Des féministes, des ONG, des associations s’outillent pour transformer le plaidoyer en levier de paix

À Atakpamé, début février, les murs du Roc Hôtel ont résonné de mots forts : pouvoir, justice, paix, féminisme. Pendant cinq jours, du 02 au 06 février 2026, des femmes et des hommes engagé·e·s de la société civile togolaise se sont retrouvé·e·s autour d’un même objectif : renforcer leurs capacités en approches féministes et en plaidoyer, afin de mieux peser sur les décisions publiques liées aux agendas Femmes, Paix et Sécurité (FPS) et Jeunesse, Paix et Sécurité (JPS).

Dans un contexte ouest-africain marqué par la persistance des crises sécuritaires, les femmes et les jeunes continuent de subir de plein fouet les effets des conflits armés, des violences basées sur le genre et de l’exclusion des espaces de gouvernance. Pourtant, sur le terrain, ce sont souvent elles et eux qui préviennent les tensions, maintiennent le dialogue et reconstruisent le lien social. Un paradoxe que cette formation a voulu interroger et transformer.

Organisé dans le cadre du projet « Pour des agendas féminiSTES Paix et Sécurité – Africaines de l’Ouest et du Sahel solidaires pour la paix », l’atelier a réuni des organisations partenaires du Togo, avec l’appui du consortium EQUIPOP – DIAKONIA – FAD – GORIN, en collaboration avec WANEP Togo. L’ambition était claire : outiller les acteur·rice·s féministes pour un plaidoyer plus stratégique, plus collectif et plus ancré dans les réalités locales.

Les deux premiers jours ont été consacrés aux approches féministes. Au-delà des concepts, les échanges ont permis de revenir à l’essentiel : analyser les rapports de pouvoir, comprendre les inégalités structurelles et reconnaître les expériences vécues des femmes comme des savoirs légitimes. Ici, le féminisme n’est pas apparu comme un slogan, mais comme une méthode de lecture du monde et un outil politique pour transformer les pratiques.

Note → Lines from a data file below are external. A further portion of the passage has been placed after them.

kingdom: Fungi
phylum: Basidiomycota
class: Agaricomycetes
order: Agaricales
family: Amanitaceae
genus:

À partir du 04 février, place au plaidoyer féministe. Comment identifier les bonnes cibles ? Comment formuler des messages percutants sans invisibiliser les réalités des femmes ? Comment mobiliser les communautés, les médias et les décideurs autour d’enjeux souvent relégués au second plan ? À travers des travaux de groupe, des simulations médiatiques et l’élaboration de mini-stratégies, les participant·e·s ont exploré des réponses concrètes à ces questions.

La méthodologie participative a largement contribué à la richesse des échanges. Chaque organisation a apporté son vécu, ses réussites comme ses difficultés. Cette intelligence collective a permis de capitaliser des leçons apprises, de dégager des priorités communes et de renforcer les synergies entre acteur·rice·s engagé·e·s sur les agendas FPS et JPS.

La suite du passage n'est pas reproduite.